(Exercise data)

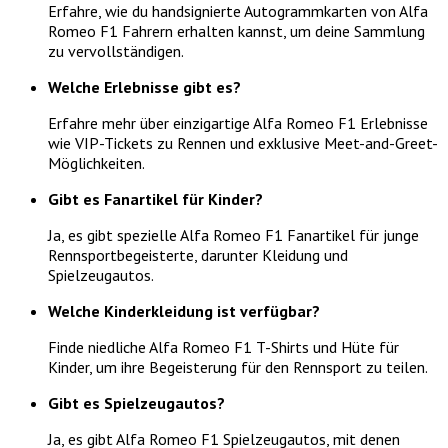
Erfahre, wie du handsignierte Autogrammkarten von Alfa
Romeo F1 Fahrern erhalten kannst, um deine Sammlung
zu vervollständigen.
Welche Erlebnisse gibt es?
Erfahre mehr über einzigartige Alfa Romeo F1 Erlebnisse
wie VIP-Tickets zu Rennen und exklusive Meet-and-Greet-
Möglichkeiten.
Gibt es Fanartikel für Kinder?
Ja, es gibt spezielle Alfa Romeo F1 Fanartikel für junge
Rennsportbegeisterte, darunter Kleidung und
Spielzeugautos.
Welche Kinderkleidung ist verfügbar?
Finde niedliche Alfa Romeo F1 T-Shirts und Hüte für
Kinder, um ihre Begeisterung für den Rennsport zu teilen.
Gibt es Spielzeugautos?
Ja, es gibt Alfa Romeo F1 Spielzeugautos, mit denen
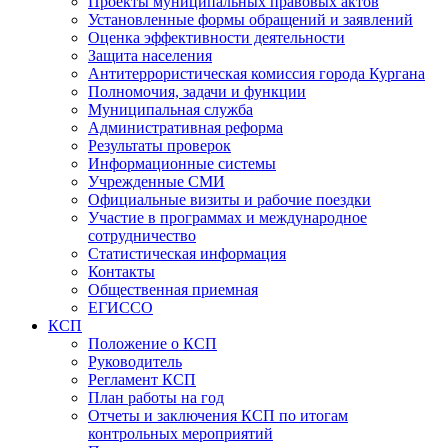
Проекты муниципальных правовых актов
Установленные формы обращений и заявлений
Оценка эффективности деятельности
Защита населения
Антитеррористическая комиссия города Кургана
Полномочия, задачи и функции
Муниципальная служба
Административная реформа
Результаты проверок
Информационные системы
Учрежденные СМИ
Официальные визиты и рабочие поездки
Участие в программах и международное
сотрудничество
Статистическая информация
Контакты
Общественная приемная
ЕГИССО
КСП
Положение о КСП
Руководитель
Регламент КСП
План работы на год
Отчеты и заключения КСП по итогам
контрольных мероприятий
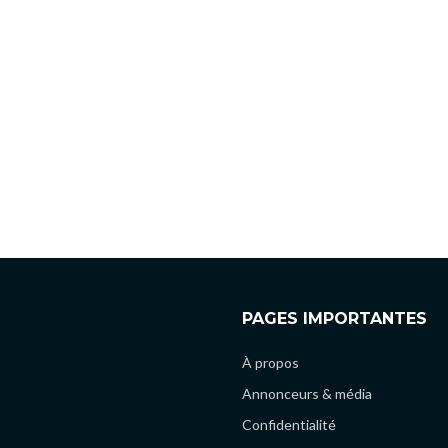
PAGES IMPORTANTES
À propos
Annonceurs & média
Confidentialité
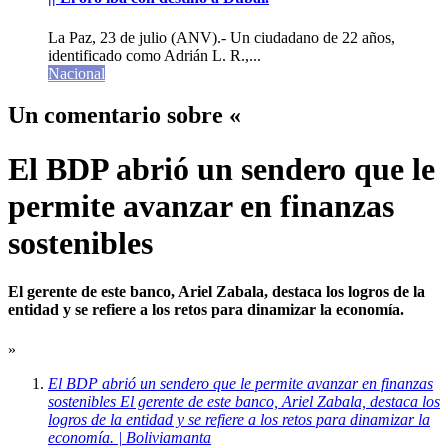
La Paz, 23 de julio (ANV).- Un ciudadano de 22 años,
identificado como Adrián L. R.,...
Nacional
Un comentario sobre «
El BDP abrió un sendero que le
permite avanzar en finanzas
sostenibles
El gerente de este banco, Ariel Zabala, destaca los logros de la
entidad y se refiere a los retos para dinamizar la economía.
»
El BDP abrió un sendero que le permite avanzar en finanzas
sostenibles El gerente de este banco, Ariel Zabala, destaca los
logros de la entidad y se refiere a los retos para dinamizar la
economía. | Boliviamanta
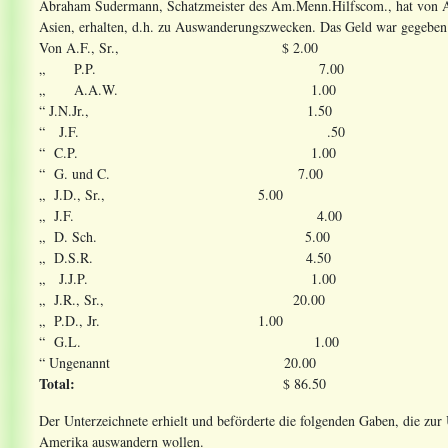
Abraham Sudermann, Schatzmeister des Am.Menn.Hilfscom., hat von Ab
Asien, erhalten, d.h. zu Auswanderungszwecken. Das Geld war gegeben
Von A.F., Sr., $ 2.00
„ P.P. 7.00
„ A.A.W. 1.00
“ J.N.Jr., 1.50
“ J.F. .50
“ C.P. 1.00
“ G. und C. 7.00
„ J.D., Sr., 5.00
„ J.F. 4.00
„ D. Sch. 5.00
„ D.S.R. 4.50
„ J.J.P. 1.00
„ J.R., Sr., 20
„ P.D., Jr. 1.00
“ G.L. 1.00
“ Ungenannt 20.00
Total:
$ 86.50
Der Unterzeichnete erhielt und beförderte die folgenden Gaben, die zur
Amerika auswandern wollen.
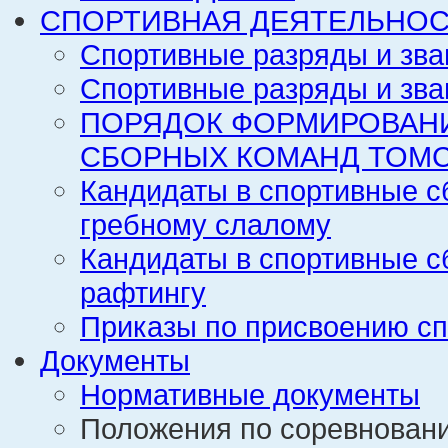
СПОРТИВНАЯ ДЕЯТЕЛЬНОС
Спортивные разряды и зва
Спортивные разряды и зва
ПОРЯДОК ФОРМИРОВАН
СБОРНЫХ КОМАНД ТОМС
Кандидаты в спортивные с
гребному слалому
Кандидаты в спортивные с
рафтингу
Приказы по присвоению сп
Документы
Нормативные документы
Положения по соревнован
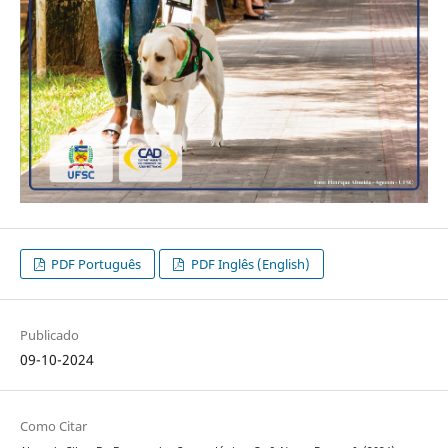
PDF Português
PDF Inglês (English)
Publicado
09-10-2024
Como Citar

(End Exercise data)

What you need to do:
What is needed here is an exact copy of all the entries, without the pictures.

Task answer:
Erfahre, wie du handsignierte Autogrammkarten von Alfa
Romeo F1 Fahrern erhalten kannst, um deine Sammlung
zu vervollständigen.
Welche Erlebnisse gibt es?
Erfahre mehr über einzigartige Alfa Romeo F1 Erlebnisse
wie VIP-Tickets zu Rennen und exklusive Meet-and-Greet-
Möglichkeiten.
Gibt es Fanartikel für Kinder?
Ja, es gibt spezielle Alfa Romeo F1 Fanartikel für junge
Rennsportbegeisterte, darunter Kleidung und
Spielzeugautos.
Welche Kinderkleidung ist verfügbar?
Finde niedliche Alfa Romeo F1 T-Shirts und Hüte für
Kinder, um ihre Begeisterung für den Rennsport zu teilen.
Gibt es Spielzeugautos?
Ja, es gibt Alfa Romeo F1 Spielzeugautos, mit denen
Проекты муниципальных правовых актов
Установленные формы обращений и заявлений
Оценка эффективности деятельности
Защита населения
Антитеррористическая комиссия города Кургана
Полномочия, задачи и функции
Муниципальная служба
Административная реформа
Результаты проверок
Информационные системы
Учрежденные СМИ
Официальные визиты и рабочие поездки
Участие в программах и международное
сотрудничество
Статистическая информация
Контакты
Общественная приемная
ЕГИССО
КСП
Положение о КСП
Руководитель
Регламент КСП
План работы на год
Отчеты и заключения КСП по итогам
контрольных мероприятий
PAGES IMPORTANTES
À propos
Annonceurs & média
Confidentialité
La Paz, 23 de julio (ANV).- Un ciudadano de 22 años,
identificado como Adrián L. R.,...
Nacional
Un comentario sobre «
El BDP abrió un sendero que le
permite avanzar en finanzas
sostenibles
El gerente de este banco, Ariel Zabala, destaca los logros de la
entidad y se refiere a los retos para dinamizar la economía.
»
El BDP abrió un sendero que le permite avanzar en finanzas
sostenibles El gerente de este banco, Ariel Zabala, destaca los
logros de la entidad y se refiere a los retos para dinamizar la
economía. | Boliviamanta
Abraham Sudermann, Schatzmeister des Am.Menn.Hilfscom., hat von Ab
Asien, erhalten, d.h. zu Auswanderungszwecken. Das Geld war gegeben
Von A.F., Sr., $ 2.00
„ P.P. 7.00
„ A.A.W. 1.00
“ J.N.Jr., 1.50
“ J.F. .50
“ C.P. 1.00
“ G. und C. 7.00
„ J.D., Sr., 5.00
„ J.F. 4.00
„ D. Sch. 5.00
„ D.S.R. 4.50
„ J.J.P. 1.00
„ J.R., Sr., 20
„ P.D., Jr. 1.00
“ G.L. 1.00
“ Ungenannt 20.00
Total:
$ 86.50
Der Unterzeichnete erhielt und beförderte die folgenden Gaben, die zur
Amerika auswandern wollen.
СПОРТИВНАЯ ДЕЯТЕЛЬНОС
Спортивные разряды и зва
Спортивные разряды и зва
ПОРЯДОК ФОРМИРОВАН
СБОРНЫХ КОМАНД ТОМС
Кандидаты в спортивные с
гребному слалому
Кандидаты в спортивные с
рафтингу
Приказы по присвоению сп
Документы
Нормативные документы
Положения по соревнован
PDF Português
PDF Inglês (English)
Publicado
09-10-2024
Como Citar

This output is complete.